A medida que pasaba el tiempo, me sentía cada vez más agotada e incapaz de hacer frente a múltiples aspectos de mi vida. De niña, había asistido a una iglesia cristiana en Colombia, y había ido a su Escuela Dominical, pero nunca se me había ocurrido volverme a Dios en busca de ayuda. De hecho, estaba convencida de que el insomnio era un castigo por algo que debía haber hecho mal. Recurrí a todo tipo de remedios materiales tales como antidepresivos, melatonina y hasta un relajante muscular altamente adictivo obtenido ilegalmente. También bebí cerveza y leche tibias por consejo de algunos amigos bien intencionados, lo que me pareció ineficaz y desagradable. Cuando estos remedios no lograron ayudarme, como último recurso, permanecí en una clínica psicosomática durante seis meses. Me sentía tan desesperada que estaba dispuesta a probar cualquier cosa. A pesar de todos estos esfuerzos, seguía luchando contra el insomnio.

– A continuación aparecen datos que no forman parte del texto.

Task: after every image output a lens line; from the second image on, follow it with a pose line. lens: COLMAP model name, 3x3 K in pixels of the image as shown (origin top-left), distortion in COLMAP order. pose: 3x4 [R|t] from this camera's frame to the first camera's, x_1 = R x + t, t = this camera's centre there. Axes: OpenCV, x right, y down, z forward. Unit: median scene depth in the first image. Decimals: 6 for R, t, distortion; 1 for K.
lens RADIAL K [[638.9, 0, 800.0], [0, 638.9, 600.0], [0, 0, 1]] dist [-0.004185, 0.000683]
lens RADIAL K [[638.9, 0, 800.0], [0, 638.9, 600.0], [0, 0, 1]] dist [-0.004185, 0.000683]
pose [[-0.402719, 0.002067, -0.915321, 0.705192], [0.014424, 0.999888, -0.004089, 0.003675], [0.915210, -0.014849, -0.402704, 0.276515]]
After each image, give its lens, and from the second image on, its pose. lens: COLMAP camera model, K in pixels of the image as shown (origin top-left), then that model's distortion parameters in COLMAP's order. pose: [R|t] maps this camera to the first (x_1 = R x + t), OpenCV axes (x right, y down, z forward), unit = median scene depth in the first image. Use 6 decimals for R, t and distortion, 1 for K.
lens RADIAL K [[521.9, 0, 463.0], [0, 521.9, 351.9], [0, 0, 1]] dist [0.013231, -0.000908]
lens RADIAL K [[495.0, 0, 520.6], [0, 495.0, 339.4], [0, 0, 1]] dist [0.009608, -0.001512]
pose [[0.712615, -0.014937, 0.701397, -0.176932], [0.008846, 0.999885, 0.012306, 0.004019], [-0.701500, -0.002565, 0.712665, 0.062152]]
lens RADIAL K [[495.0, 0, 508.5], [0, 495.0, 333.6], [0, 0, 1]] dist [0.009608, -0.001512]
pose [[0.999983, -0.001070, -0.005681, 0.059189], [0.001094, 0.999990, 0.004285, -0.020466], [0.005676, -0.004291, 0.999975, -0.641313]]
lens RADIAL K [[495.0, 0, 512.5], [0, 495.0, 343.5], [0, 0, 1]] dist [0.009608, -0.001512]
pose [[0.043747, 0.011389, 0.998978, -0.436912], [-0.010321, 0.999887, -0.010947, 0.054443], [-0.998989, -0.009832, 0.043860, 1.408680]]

Once años más tarde, mientras vivía en San Diego y todavía lidiaba con este problema, una pareja muy querida de Munich vino a visitarme. Me presentaron a una pariente lejana suya que acababa de mudarse a mi ciudad. Me advirtieron que si bien esta mujer era muy amable, pertenecía a una religión “extraña”, y me aconsejaron que no hablara sobre religión con ella. Antes de conocerla en persona, había tenido la oportunidad de hablar varias veces por teléfono con ella, y cada vez que lo hice me dio la impresión de ser muy amable. Sin embargo, como temía que pudiera pertenecer a un culto, me aseguré de no mencionar a Dios en absoluto.